5 Typical Investing Mistakes with Cryptocurrency You Should Avoid

It is crucial to know how to avoid the bad moves when you buy bitcoin and cryptocurrencies in general.

In less than a decade, several crypto millionaires made fortune investing in digital assets, which is the case of Erik Finman, who began investing at age 12 in 2011 to become the world’s youngest bitcoin millionaire at age 18.

However, before knowing how to make the right moves in the crypto game, it is crucial to know how to avoid the bad moves when you buy bitcoin and cryptocurrencies in general.

In this article, you will find out 5 typical investing mistakes with cryptocurrency everyone should avoid.

Mistake #1 – Not Identifying Your Investor Profile Before Starting to Put Money into the Game

In the world of crypto investments, the players who do not take time to identify their investor profile and strategize based on it are bound to lose. In layman’s terms, there are three main profiles that investors may identify with – conservative, moderate, and trader.

The conservative investor, also known as “hodler”, never wants to expose to risk. Typically, such a player’s strategy is mostly based on holding an asset he/she considers valuable based on a long-term appreciation plan that differs from the current cryptocurrency price.

Nowadays, most investors in the crypto industry are moderate, which are individuals who have different positions in their portfolios, a little bit of variety in terms of assets and that follow distinct strategies that involve both trading and hodling.

However, the individuals who make more money in the crypto industry are the traders. A trader is an individual who surfs on the crypto market fluctuations to profit on short-term operations.

Even though trading may sound attractive, it does involve plenty of risks and a large amount of knowledge to avoid losing money in unclever strategies.

Mistake #2 – Not Having a Clear and Thorough Plan

Not planning ahead is the worst thing a crypto enthusiast can do while investing/trading cryptocurrencies.

A decade ago, you would need only an average home computer to mine an amount of Bitcoin that would be a fortune today. However, nowadays the words competition and cryptocurrency are almost synonyms, which means profiting in the crypto market is not a newbie task.

You need to be strategic and establish clear goals before making any decisions. The chances of financial losses are even bigger when you do not know where you want to go. Hence, you must determine your goals, your desires and, only later, get into the crypto game and start profiting with digital assets.

Mistake #3 – Not Knowing What You Are Doing

Not having proper financial knowledge about the cryptocurrency market is one of the main mistakes people make when trying to invest in digital assets.

Currently, many people start investing in cryptocurrencies without having any solid knowledge or even a clue about basic concepts such as what a blockchain is, etc.

Often, some people just want to enter the crypto world because they think this is an easy way to earn money without much effort – which could not be further from reality.

Mistake #4 – Having No Patience to Deal with the Movements in the Crypto Market

Worldwide, each country’s fiat currency has a central bank to apply different measures to control and manipulate the value of money. Differently, cryptocurrencies have no central bank, no centralized control, or either an entity to control their direction.

Cryptocurrencies are inherently volatile, which is not necessarily a problem when you have strategies to profit over market fluctuations.

However, many individuals do not have the spirit to stand the wind of change, and eventually get discouraged or impatient when things do not go as expected. When you put money in the crypto game, you need to have the patience to deal with the market fluctuations.

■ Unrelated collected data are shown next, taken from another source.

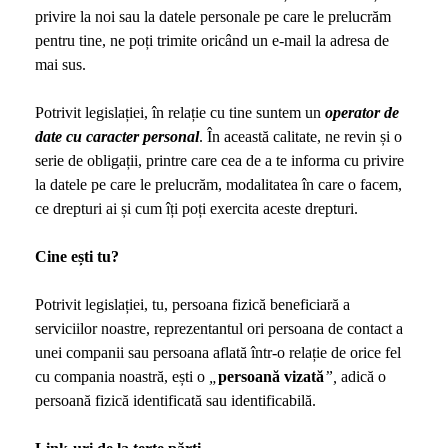
privire la noi sau la datele personale pe care le prelucrăm
pentru tine, ne poți trimite oricând un e-mail la adresa de
mai sus.
Potrivit legislației, în relație cu tine suntem un
operator de
date cu caracter personal
. În această calitate, ne revin și o
serie de obligații, printre care cea de a te informa cu privire
la datele pe care le prelucrăm, modalitatea în care o facem,
ce drepturi ai și cum îți poți exercita aceste drepturi.
Cine ești tu?
Potrivit legislației, tu, persoana fizică beneficiară a
serviciilor noastre, reprezentantul ori persoana de contact a
unei companii sau persoana aflată într-o relație de orice fel
cu compania noastră, ești o
„
persoană vizată
”,
adică o
persoană fizică identificată sau identificabilă.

Mistake #5 – Never Diversifying the Portfolio

Another common mistake when investing in cryptocurrencies is the lack of portfolio diversification.

When you concentrate capital on only one type of investment, you are increasing the risk of loss, because if any event disturbs the financial market, it will not be possible to recover the invested amount.

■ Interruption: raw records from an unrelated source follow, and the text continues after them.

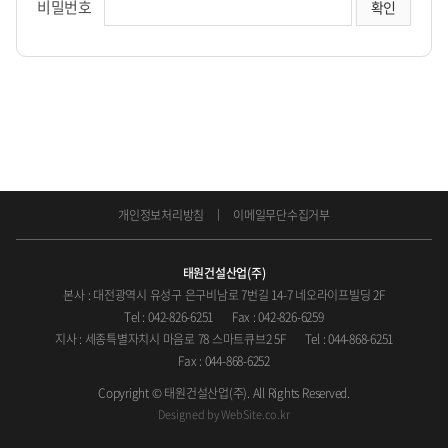
비밀번호
개인정보처리방침
이메일무단수집거부
태원건설산업(주)
본사 : 대전광역시 유성구 은구비남로 7번길 14-7 네오라이프빌딩 2F
Tel : 042-826-6251
Fax : 042-826-6259
지사 : 세종특별자치시 마음로 78 스마트큐브2 5F
Tel : 044-868-6251
Fax : 044-868-6252
Copyright © 태원건설산업(주). All Rights Reserved.
Designed by
WebSite.co.kr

The best way to avoid this is to divide the money into different asset categories, such as Bitcoin, Ethereum, Tether, and other promising altcoins.

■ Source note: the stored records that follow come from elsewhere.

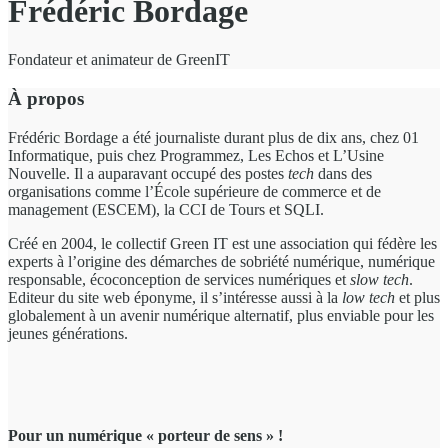
Frédéric Bordage
Fondateur et animateur de GreenIT
À propos
Frédéric Bordage a été journaliste durant plus de dix ans, chez 01
Informatique, puis chez Programmez, Les Echos et L’Usine
Nouvelle. Il a auparavant occupé des postes
tech
dans des
organisations comme l’École supérieure de commerce et de
management (ESCEM), la CCI de Tours et SQLI.
Créé en 2004, le collectif Green IT est une association qui fédère les
experts à l’origine des démarches de sobriété numérique, numérique
responsable, écoconception de services numériques et
slow tech
.
Editeur du site web éponyme, il s’intéresse aussi à la
low tech
et plus
globalement à un avenir numérique alternatif, plus enviable pour les
jeunes générations.
Pour un numérique « porteur de sens » !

In this sense, there is plenty of options in the crypto market, but prospective investors need to analyze the opportunities according to their profile before taking any further action.


In this article, you learned the 5 typical mistakes you should avoid when investing in cryptocurrencies. Remember that it is essential to know your investor profile, have a plan in mind, and always seek more knowledge.

Plus, it is crucial to have the emotional intelligence to deal with unexpected movements in the crypto market and never put all your eggs in one basket, always diversifying the portfolio with different digital assets.